It has been just a little over five months since I last looked at the novel draft I finished writing in September 2019.
That’s 130,000+ words’ worth of story that’s just sitting there. Untouched. Unloved. Unedited.
Why have I all but (temporarily) abandoned a story I love?
Because I am terrified.
As with most of the stories a writer composes, I’ve found that this book is, for lack of a better phrase, my everything. It is the closest thing I may ever have to a child. I gave everything I had to give to this narrative and more. I cried over it. I lost sleep over it. I felt like I was losing touch with reality as I was writing it, in that way you sometimes do when a story decides to take over your life for a short whirlwind of a time.
It became my life, the only thing I could bear to think about … until, in a single moment, it became the one thing I couldn’t allow myself to think about anymore.
I celebrated … sort of. I wrote those final words, I closed out the document, I was happy. I told myself I was going to take a break, maybe a month or two of freedom just to let the story breathe, to be able to return to it with a fresh outlook on what I wanted to shape it into during revisions.
But I couldn’t bring myself to open it again. Not because I didn’t want to, though. True, I was very busy writing other things, and dealing with some family issues — I don’t blame or “hate” myself for waiting so long to go back to the project I promised myself I wouldn’t give up on.
I couldn’t open it because I knew once I did, it would capture my full attention all over again.
But that’s not what terrifies me.
No. What scares me is that I will finish this story, that I will somehow figure out how to make it presentable enough for eyes other than mine, for hearts and minds that aren’t my own, and I’ll have to show it to people and they’ll have to tell me whether or not it has a future outside the dark and dusty corners of my iMac’s hard drive.
I’m not afraid of sharing my work with the masses. I do it all the time — it’s one of those things you just get used to the more you do it. Over the years I’ve learned that I’m just going to keep publishing content in various places, and if people don’t like it, that’s out of my control — at least for that particular piece of work they’re reacting to.

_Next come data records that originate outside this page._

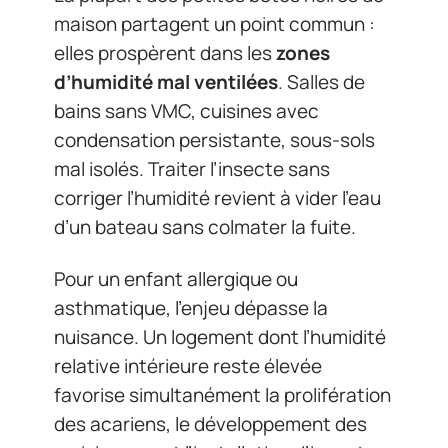
maison partagent un point commun :
elles prospèrent dans les
zones
d’humidité mal ventilées
. Salles de
bains sans VMC, cuisines avec
condensation persistante, sous-sols
mal isolés. Traiter l’insecte sans
corriger l’humidité revient à vider l’eau
d’un bateau sans colmater la fuite.
Pour un enfant allergique ou
asthmatique, l’enjeu dépasse la
nuisance. Un logement dont l’humidité
relative intérieure reste élevée
favorise simultanément la prolifération
des acariens, le développement des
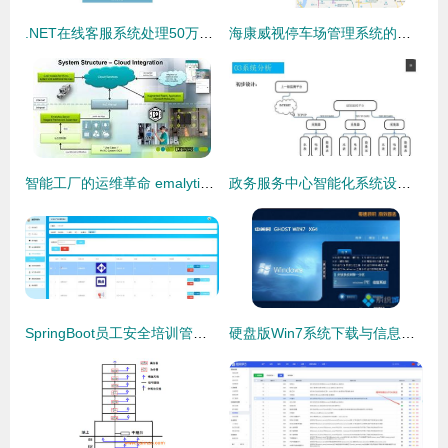
.NET在线客服系统处理50万级消息量的可行性与系统架构实践
海康威视停车场管理系统的运行维护与优化方案
智能工厂的运维革命 emalytics控制系统每年节省 900 万元的秘密
政务服务中心智能化系统设计方案及运维体系探究
SpringBoot员工安全培训管理系统的设计与实现
硬盘版Win7系统下载与信息系统运行维护服务的全面指南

But what does scare me is the thought of this story growing beyond me. It’s what we all say we want — we want readers to take ownership of our work in that way they often do when they fall in love with it. And it’s not that we don’t want that. It’s just that we usually have no idea how we’re going to feel when it happens.

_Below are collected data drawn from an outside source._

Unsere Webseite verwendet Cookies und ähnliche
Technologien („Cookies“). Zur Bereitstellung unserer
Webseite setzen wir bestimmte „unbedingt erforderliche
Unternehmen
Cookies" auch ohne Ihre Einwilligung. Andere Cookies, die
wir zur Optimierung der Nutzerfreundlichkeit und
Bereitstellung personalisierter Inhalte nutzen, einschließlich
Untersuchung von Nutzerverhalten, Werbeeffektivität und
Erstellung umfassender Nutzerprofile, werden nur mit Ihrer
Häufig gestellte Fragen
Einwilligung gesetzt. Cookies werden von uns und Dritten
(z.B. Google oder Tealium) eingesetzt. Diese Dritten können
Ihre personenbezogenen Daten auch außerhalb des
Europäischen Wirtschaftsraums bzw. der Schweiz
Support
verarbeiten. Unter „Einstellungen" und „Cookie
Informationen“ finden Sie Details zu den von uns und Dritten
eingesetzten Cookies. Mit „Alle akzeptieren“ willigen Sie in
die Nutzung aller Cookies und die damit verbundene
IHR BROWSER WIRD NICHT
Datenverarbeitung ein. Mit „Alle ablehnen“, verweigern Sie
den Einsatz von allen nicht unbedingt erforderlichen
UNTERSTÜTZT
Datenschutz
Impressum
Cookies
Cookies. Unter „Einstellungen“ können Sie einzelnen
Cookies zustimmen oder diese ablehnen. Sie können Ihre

Part of me is afraid that I will never be able to express my gratitude enough, that I won’t be able to communicate how much this story and the people it touches means to me. This is such a personal story for me in so many ways, and I keep telling myself I’m ready to share it. But what I’m not ready for is the part of this process where I have to decide which parts to keep, which to dismantle, and which to add.
Revisions aren’t so terrible. But our brains always trick us into believing every task is a thousand times harder, somehow, than it really is.
Throughout all this, I keep telling myself that I wrote this story because it came to me. It chose me. It appeared out of nowhere one day, as I was deep into working on a completely different book. And I couldn’t shoo it away. I couldn’t say no. I took a chance and wrote the entire thing in five months.
And now, five months later, I think it’s almost time to dive into it again.
I don’t know if it will ever make it past this stage. But I hope so. If nothing else, maybe I’ll fall in love with this narrative all over again, even if I end up keeping it all to myself.
If this is a story you love, you will finish it.
It might take five more months. It might take 20 years.
But if this is the story your heart says it’s up to you to tell, you’re going to find a way to tell it.
Pay attention to the stories that call your name.
They’re the ones worth almost giving everything else up for.
Meg is the creator of Novelty Revisions, dedicated to helping writers put their ideas into words. She is an editor and writer, and a 12-time NaNoWriMo winner. Follow Meg on Twitter for tweets about writing, food, and Star Wars.
2 thoughts on “When a First Draft Collects Dust On Your Hard Drive”
So well said! Fear drives too much for most of us.
I put so much of my heart and soul into my first long fictional project. But the world would never have chance to glimpse it if I did not go ahead and allow it to become a book. Even if just a handful of readers take a gander at it, I feel proud that it expresses so much of what I have seen on my own life journey. Even though I have weaved parts of me amidst fictional characters, it feels like a permanent record that encapsulates so much of the inner me.